Collected data -
-- Opening Marker --

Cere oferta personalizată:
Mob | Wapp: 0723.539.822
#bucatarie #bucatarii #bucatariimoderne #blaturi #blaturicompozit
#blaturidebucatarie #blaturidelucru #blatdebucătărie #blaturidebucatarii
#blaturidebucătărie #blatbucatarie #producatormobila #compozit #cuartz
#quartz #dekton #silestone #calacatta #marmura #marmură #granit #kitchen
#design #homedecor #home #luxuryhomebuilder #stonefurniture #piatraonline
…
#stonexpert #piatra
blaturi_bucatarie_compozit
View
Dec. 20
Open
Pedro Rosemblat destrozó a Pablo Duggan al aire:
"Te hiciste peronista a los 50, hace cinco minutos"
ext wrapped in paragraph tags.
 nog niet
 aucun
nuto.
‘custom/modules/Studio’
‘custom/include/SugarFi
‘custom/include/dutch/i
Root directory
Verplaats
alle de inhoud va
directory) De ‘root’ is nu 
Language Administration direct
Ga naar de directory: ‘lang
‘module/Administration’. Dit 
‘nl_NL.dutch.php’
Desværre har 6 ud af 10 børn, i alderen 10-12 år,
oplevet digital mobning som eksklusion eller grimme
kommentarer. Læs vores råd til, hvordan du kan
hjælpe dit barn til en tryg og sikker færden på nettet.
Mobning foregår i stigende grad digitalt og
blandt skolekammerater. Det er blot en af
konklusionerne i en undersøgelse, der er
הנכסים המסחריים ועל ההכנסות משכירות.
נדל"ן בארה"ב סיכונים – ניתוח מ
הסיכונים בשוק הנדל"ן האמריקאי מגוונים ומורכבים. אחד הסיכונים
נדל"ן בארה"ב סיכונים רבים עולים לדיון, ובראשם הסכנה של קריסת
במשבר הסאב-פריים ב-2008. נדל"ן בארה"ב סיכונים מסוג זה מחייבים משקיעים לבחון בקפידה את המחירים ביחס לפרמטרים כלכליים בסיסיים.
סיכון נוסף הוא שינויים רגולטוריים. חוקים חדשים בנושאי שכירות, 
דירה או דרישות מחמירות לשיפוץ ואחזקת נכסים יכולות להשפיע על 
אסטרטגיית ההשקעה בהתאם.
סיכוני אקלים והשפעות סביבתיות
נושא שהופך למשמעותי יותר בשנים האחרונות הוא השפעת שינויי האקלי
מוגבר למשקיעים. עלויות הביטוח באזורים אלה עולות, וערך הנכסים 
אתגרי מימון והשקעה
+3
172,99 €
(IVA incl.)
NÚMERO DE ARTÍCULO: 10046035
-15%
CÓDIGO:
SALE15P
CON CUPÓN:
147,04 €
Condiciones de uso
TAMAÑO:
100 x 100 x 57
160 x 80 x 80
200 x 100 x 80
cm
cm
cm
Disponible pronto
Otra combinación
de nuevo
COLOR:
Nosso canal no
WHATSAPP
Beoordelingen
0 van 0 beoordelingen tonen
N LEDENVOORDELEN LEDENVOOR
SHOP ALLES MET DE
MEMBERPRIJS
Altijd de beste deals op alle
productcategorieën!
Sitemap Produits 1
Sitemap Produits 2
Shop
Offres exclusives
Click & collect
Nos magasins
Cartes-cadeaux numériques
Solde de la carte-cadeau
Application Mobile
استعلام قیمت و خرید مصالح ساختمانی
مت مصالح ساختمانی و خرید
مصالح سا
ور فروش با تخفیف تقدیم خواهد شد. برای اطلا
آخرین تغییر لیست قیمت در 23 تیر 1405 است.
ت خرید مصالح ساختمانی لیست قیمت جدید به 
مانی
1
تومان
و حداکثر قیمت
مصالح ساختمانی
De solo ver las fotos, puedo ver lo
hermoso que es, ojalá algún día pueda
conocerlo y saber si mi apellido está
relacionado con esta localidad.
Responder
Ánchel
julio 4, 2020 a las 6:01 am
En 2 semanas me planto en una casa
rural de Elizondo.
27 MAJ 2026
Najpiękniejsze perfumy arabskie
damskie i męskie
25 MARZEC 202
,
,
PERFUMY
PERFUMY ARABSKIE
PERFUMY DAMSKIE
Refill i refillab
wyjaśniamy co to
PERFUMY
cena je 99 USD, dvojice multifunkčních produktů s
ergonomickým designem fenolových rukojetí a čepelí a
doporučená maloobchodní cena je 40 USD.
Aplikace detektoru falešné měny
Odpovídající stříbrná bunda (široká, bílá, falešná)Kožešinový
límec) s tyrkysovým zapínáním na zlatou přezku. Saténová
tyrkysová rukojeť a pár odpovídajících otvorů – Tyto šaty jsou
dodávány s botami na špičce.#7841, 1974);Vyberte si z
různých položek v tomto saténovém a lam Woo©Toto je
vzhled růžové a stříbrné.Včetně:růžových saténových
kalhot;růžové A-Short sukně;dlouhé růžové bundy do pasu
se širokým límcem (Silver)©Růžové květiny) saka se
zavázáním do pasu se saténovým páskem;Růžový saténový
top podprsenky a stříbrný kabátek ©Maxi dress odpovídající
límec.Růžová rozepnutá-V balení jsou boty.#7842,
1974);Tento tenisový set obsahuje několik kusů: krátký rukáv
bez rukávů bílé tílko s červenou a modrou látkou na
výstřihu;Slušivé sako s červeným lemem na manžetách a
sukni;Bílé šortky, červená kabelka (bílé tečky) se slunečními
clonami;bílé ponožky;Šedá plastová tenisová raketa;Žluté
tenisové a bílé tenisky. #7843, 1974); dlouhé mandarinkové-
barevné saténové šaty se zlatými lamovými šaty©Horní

-- Closing Marker --

Task to carry out -
Extract the lines that run from the start of the records up to and including the line containing "kommentarer. Læs vores", and reproduce them without any changes.

Result of the task -
Cere oferta personalizată:
Mob | Wapp: 0723.539.822
#bucatarie #bucatarii #bucatariimoderne #blaturi #blaturicompozit
#blaturidebucatarie #blaturidelucru #blatdebucătărie #blaturidebucatarii
#blaturidebucătărie #blatbucatarie #producatormobila #compozit #cuartz
#quartz #dekton #silestone #calacatta #marmura #marmură #granit #kitchen
#design #homedecor #home #luxuryhomebuilder #stonefurniture #piatraonline
…
#stonexpert #piatra
blaturi_bucatarie_compozit
View
Dec. 20
Open
Pedro Rosemblat destrozó a Pablo Duggan al aire:
"Te hiciste peronista a los 50, hace cinco minutos"
ext wrapped in paragraph tags.
 nog niet
 aucun
nuto.
‘custom/modules/Studio’
‘custom/include/SugarFi
‘custom/include/dutch/i
Root directory
Verplaats
alle de inhoud va
directory) De ‘root’ is nu 
Language Administration direct
Ga naar de directory: ‘lang
‘module/Administration’. Dit 
‘nl_NL.dutch.php’
Desværre har 6 ud af 10 børn, i alderen 10-12 år,
oplevet digital mobning som eksklusion eller grimme
kommentarer. Læs vores råd til, hvordan du kan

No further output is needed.